(WORK REQUEST)
Convert the text lines in the entries below into a Markdown table with the columns "Row" and "Text", numbering each line in order and skipping blank lines. Leave the pictures out of the table.

(MATERIAL SHOWN)
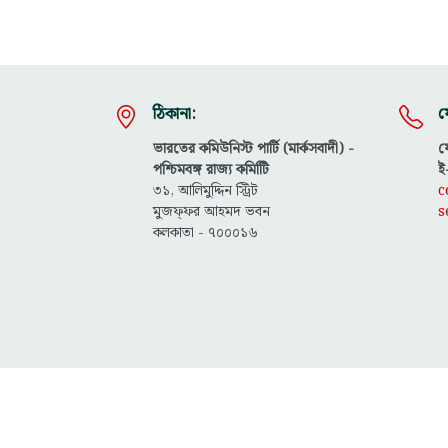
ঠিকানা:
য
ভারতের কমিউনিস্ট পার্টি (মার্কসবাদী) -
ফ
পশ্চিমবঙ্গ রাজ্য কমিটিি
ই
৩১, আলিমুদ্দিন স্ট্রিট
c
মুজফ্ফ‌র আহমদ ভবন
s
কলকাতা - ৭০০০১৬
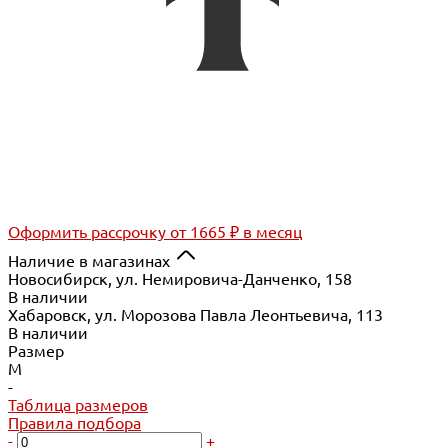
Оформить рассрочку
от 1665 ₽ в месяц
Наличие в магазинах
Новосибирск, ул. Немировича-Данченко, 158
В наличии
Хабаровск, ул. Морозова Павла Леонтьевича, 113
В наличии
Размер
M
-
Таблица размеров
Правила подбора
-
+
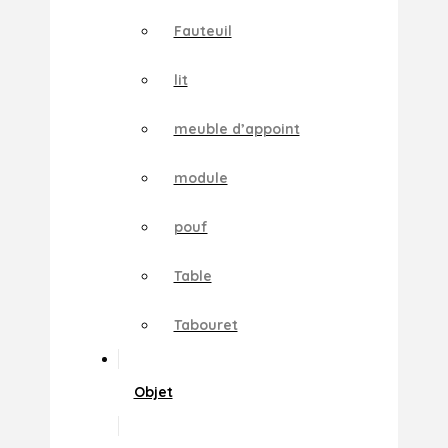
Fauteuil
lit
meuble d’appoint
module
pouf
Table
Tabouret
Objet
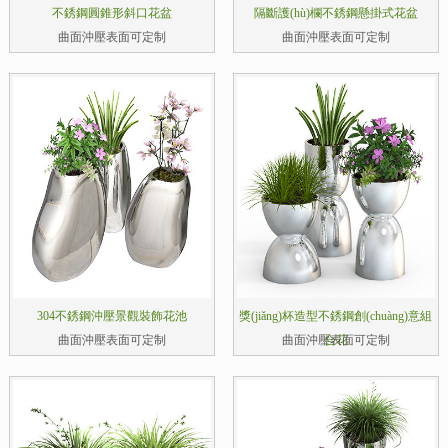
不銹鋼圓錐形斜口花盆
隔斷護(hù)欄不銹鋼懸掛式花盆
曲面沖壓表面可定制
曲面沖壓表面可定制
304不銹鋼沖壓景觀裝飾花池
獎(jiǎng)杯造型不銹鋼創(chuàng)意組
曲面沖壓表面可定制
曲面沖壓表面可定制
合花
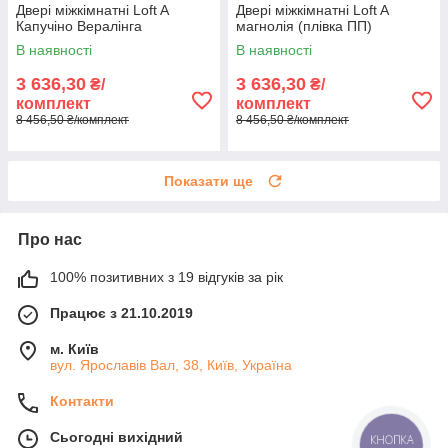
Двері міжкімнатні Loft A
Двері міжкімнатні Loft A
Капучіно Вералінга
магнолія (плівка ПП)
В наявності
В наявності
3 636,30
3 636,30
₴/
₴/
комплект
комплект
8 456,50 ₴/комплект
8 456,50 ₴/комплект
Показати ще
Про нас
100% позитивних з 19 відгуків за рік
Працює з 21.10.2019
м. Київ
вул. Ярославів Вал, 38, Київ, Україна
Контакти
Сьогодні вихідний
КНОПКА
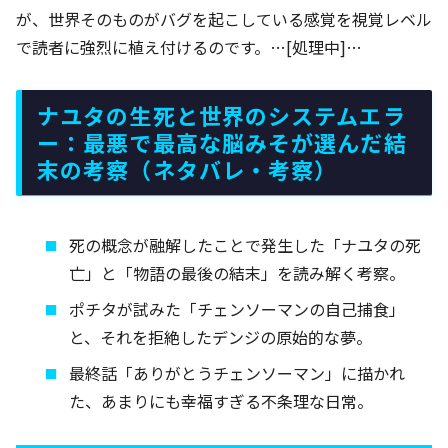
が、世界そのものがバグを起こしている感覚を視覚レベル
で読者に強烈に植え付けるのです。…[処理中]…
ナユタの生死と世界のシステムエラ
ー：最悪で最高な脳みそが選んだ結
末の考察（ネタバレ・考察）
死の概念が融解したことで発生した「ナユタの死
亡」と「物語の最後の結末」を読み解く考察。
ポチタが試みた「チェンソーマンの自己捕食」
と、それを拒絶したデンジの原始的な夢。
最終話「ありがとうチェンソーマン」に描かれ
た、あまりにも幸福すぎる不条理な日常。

(WRITTEN RESPONSE)
| Row | Text |
|---|---|
| 1 | ঠিকানা: |
| 2 | য |
| 3 | ভারতের কমিউনিস্ট পার্টি (মার্কসবাদী) - |
| 4 | ফ |
| 5 | পশ্চিমবঙ্গ রাজ্য কমিটিি |
| 6 | ই |
| 7 | ৩১, আলিমুদ্দিন স্ট্রিট |
| 8 | c |
| 9 | মুজফ্ফ‌র আহমদ ভবন |
| 10 | s |
| 11 | কলকাতা - ৭০০০১৬ |
| 12 | Оформить рассрочку |
| 13 | от 1665 ₽ в месяц |
| 14 | Наличие в магазинах |
| 15 | Новосибирск, ул. Немировича-Данченко, 158 |
| 16 | В наличии |
| 17 | Хабаровск, ул. Морозова Павла Леонтьевича, 113 |
| 18 | В наличии |
| 19 | Размер |
| 20 | M |
| 21 | - |
| 22 | Таблица размеров |
| 23 | Правила подбора |
| 24 | - |
| 25 | + |
| 26 | Fauteuil |
| 27 | lit |
| 28 | meuble d’appoint |
| 29 | module |
| 30 | pouf |
| 31 | Table |
| 32 | Tabouret |
| 33 | Objet |
| 34 | 不銹鋼圓錐形斜口花盆 |
| 35 | 隔斷護(hù)欄不銹鋼懸掛式花盆 |
| 36 | 曲面沖壓表面可定制 |
| 37 | 曲面沖壓表面可定制 |
| 38 | 304不銹鋼沖壓景觀裝飾花池 |
| 39 | 獎(jiǎng)杯造型不銹鋼創(chuàng)意組 |
| 40 | 曲面沖壓表面可定制 |
| 41 | 曲面沖壓表面可定制 |
| 42 | 合花 |
| 43 | Двері міжкімнатні Loft A |
| 44 | Двері міжкімнатні Loft A |
| 45 | Капучіно Вералінга |
| 46 | магнолія (плівка ПП) |
| 47 | В наявності |
| 48 | В наявності |
| 49 | 3 636,30 |
| 50 | 3 636,30 |
| 51 | ₴/ |
| 52 | ₴/ |
| 53 | комплект |
| 54 | комплект |
| 55 | 8 456,50 ₴/комплект |
| 56 | 8 456,50 ₴/комплект |
| 57 | Показати ще |
| 58 | Про нас |
| 59 | 100% позитивних з 19 відгуків за рік |
| 60 | Працює з 21.10.2019 |
| 61 | м. Київ |
| 62 | вул. Ярославів Вал, 38, Київ, Україна |
| 63 | Контакти |
| 64 | Сьогодні вихідний |
| 65 | КНОПКА |
| 66 | が、世界そのものがバグを起こしている感覚を視覚レベル |
| 67 | で読者に強烈に植え付けるのです。…[処理中]… |
| 68 | ナユタの生死と世界のシステムエラ |
| 69 | ー：最悪で最高な脳みそが選んだ結 |
| 70 | 末の考察（ネタバレ・考察） |
| 71 | 死の概念が融解したことで発生した「ナユタの死 |
| 72 | 亡」と「物語の最後の結末」を読み解く考察。 |
| 73 | ポチタが試みた「チェンソーマンの自己捕食」 |
| 74 | と、それを拒絶したデンジの原始的な夢。 |
| 75 | 最終話「ありがとうチェンソーマン」に描かれ |
| 76 | た、あまりにも幸福すぎる不条理な日常。 |